# What is being asked
The line containing "pistehettähänpäkin" and every line after it, through the last line of the records, are to be transcribed exactly, and nothing else.

# Supplied records
◇ ◇ ◇ ◇ ◇

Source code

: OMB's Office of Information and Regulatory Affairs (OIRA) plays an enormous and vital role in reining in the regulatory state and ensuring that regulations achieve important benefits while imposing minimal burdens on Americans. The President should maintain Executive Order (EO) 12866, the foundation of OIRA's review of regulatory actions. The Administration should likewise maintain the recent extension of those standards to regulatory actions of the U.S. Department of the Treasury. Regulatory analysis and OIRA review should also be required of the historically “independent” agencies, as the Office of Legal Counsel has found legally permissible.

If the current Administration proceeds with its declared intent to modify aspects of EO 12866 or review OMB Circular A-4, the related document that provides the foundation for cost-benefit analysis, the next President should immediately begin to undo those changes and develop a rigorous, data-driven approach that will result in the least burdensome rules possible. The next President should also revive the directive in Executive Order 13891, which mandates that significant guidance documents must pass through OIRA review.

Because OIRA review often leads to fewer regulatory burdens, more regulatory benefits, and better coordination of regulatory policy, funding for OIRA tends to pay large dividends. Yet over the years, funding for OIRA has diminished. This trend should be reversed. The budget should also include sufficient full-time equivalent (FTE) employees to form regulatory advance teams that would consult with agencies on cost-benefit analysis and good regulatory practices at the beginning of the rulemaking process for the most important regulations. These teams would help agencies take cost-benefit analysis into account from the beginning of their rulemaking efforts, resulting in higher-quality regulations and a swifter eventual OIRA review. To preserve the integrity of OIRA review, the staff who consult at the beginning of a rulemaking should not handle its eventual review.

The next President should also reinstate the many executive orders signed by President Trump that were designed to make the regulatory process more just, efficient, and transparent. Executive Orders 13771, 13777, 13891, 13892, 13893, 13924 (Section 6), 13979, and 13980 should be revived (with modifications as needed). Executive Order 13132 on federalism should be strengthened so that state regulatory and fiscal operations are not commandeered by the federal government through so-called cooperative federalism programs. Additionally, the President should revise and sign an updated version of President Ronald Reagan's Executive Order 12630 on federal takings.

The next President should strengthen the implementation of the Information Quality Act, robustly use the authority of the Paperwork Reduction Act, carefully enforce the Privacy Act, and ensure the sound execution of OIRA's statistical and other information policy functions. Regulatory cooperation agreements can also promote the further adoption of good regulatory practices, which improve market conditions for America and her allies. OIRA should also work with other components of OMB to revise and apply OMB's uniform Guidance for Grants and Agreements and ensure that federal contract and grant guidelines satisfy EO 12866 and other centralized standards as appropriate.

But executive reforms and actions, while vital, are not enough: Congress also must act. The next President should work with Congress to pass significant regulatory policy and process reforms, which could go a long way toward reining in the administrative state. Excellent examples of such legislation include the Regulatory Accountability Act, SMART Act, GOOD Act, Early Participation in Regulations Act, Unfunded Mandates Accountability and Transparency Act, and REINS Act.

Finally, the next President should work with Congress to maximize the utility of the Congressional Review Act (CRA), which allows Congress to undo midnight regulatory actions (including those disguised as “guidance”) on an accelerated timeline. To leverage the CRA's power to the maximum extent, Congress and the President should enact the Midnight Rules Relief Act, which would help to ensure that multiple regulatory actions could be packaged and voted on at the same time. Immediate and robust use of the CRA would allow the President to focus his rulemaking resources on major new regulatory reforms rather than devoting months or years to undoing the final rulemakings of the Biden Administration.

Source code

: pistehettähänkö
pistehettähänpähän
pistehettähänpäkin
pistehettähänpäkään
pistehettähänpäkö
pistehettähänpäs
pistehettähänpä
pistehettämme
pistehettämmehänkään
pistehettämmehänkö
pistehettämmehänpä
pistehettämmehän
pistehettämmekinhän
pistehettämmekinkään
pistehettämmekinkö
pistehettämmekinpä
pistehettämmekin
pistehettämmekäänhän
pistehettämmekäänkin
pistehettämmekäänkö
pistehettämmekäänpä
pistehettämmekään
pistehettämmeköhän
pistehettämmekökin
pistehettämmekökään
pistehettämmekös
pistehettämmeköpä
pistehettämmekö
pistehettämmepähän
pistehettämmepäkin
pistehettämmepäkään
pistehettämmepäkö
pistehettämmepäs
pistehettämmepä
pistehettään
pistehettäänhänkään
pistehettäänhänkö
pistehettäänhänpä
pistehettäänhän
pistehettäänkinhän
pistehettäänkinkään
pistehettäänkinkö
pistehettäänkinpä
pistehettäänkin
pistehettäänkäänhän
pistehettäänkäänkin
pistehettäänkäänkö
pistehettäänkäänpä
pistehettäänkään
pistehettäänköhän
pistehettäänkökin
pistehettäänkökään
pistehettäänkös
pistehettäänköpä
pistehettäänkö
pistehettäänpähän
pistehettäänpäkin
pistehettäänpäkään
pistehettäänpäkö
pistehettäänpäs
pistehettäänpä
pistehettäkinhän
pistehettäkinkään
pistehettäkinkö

◇ ◇ ◇ ◇ ◇

# Result for this exercise
pistehettähänpäkin
pistehettähänpäkään
pistehettähänpäkö
pistehettähänpäs
pistehettähänpä
pistehettämme
pistehettämmehänkään
pistehettämmehänkö
pistehettämmehänpä
pistehettämmehän
pistehettämmekinhän
pistehettämmekinkään
pistehettämmekinkö
pistehettämmekinpä
pistehettämmekin
pistehettämmekäänhän
pistehettämmekäänkin
pistehettämmekäänkö
pistehettämmekäänpä
pistehettämmekään
pistehettämmeköhän
pistehettämmekökin
pistehettämmekökään
pistehettämmekös
pistehettämmeköpä
pistehettämmekö
pistehettämmepähän
pistehettämmepäkin
pistehettämmepäkään
pistehettämmepäkö
pistehettämmepäs
pistehettämmepä
pistehettään
pistehettäänhänkään
pistehettäänhänkö
pistehettäänhänpä
pistehettäänhän
pistehettäänkinhän
pistehettäänkinkään
pistehettäänkinkö
pistehettäänkinpä
pistehettäänkin
pistehettäänkäänhän
pistehettäänkäänkin
pistehettäänkäänkö
pistehettäänkäänpä
pistehettäänkään
pistehettäänköhän
pistehettäänkökin
pistehettäänkökään
pistehettäänkös
pistehettäänköpä
pistehettäänkö
pistehettäänpähän
pistehettäänpäkin
pistehettäänpäkään
pistehettäänpäkö
pistehettäänpäs
pistehettäänpä
pistehettäkinhän
pistehettäkinkään
pistehettäkinkö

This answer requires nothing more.